The input

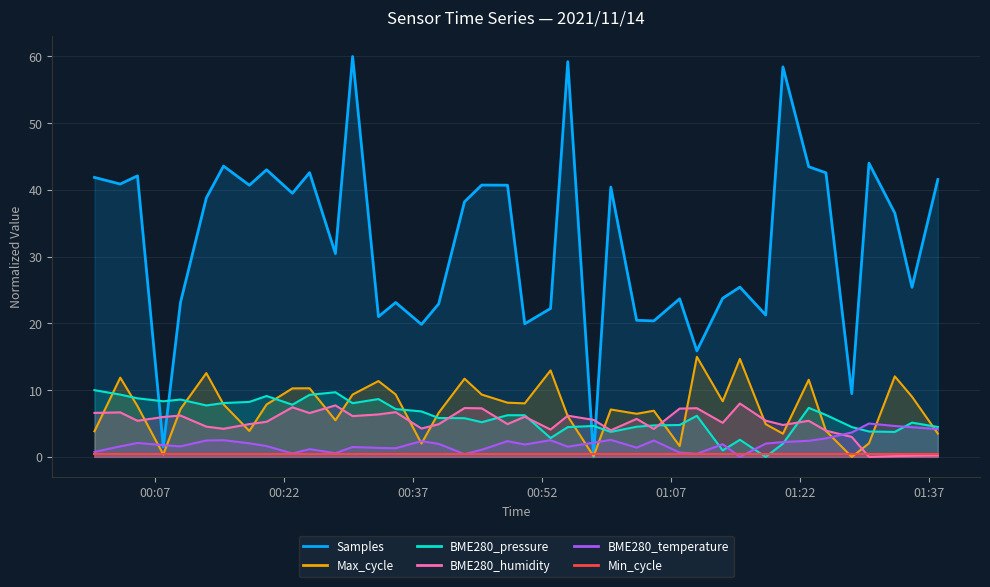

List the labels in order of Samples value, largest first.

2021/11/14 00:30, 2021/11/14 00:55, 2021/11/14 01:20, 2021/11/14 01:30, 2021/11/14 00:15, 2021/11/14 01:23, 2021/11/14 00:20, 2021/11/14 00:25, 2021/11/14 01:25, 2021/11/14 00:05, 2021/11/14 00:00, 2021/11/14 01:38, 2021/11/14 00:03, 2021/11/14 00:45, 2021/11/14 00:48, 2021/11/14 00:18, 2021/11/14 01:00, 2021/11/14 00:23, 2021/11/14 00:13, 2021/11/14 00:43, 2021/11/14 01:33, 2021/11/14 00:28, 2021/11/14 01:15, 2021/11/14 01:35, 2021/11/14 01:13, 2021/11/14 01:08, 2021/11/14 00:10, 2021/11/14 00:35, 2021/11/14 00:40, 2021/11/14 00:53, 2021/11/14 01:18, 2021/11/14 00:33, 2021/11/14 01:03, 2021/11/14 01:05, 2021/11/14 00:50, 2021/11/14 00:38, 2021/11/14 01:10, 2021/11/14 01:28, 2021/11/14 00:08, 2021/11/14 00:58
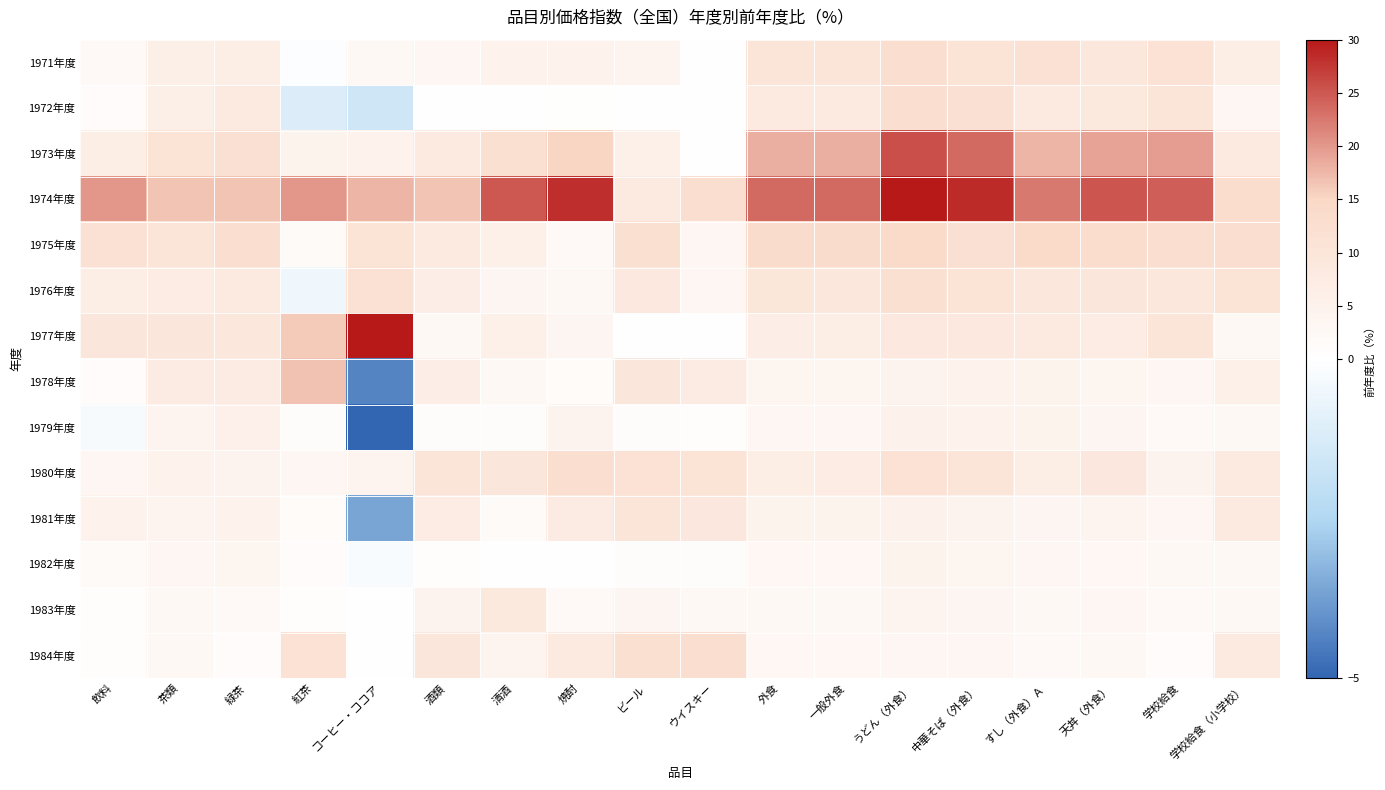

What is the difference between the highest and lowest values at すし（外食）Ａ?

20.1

* * *

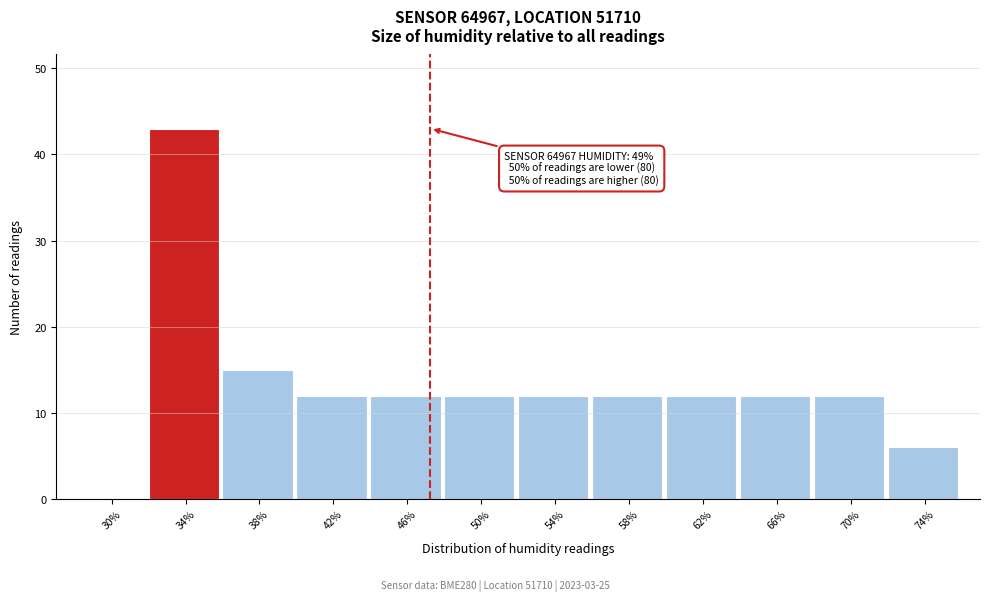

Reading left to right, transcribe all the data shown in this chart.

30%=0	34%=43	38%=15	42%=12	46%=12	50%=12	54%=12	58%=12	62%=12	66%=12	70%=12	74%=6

Directive
Please print the items from the line with "List the labels" up to and including the line with "What is the", each line unchanged, and leave the pictures out.

Answer to the exercise
List the labels in order of Samples value, largest first.

2021/11/14 00:30, 2021/11/14 00:55, 2021/11/14 01:20, 2021/11/14 01:30, 2021/11/14 00:15, 2021/11/14 01:23, 2021/11/14 00:20, 2021/11/14 00:25, 2021/11/14 01:25, 2021/11/14 00:05, 2021/11/14 00:00, 2021/11/14 01:38, 2021/11/14 00:03, 2021/11/14 00:45, 2021/11/14 00:48, 2021/11/14 00:18, 2021/11/14 01:00, 2021/11/14 00:23, 2021/11/14 00:13, 2021/11/14 00:43, 2021/11/14 01:33, 2021/11/14 00:28, 2021/11/14 01:15, 2021/11/14 01:35, 2021/11/14 01:13, 2021/11/14 01:08, 2021/11/14 00:10, 2021/11/14 00:35, 2021/11/14 00:40, 2021/11/14 00:53, 2021/11/14 01:18, 2021/11/14 00:33, 2021/11/14 01:03, 2021/11/14 01:05, 2021/11/14 00:50, 2021/11/14 00:38, 2021/11/14 01:10, 2021/11/14 01:28, 2021/11/14 00:08, 2021/11/14 00:58

What is the difference between the highest and lowest values at すし（外食）Ａ?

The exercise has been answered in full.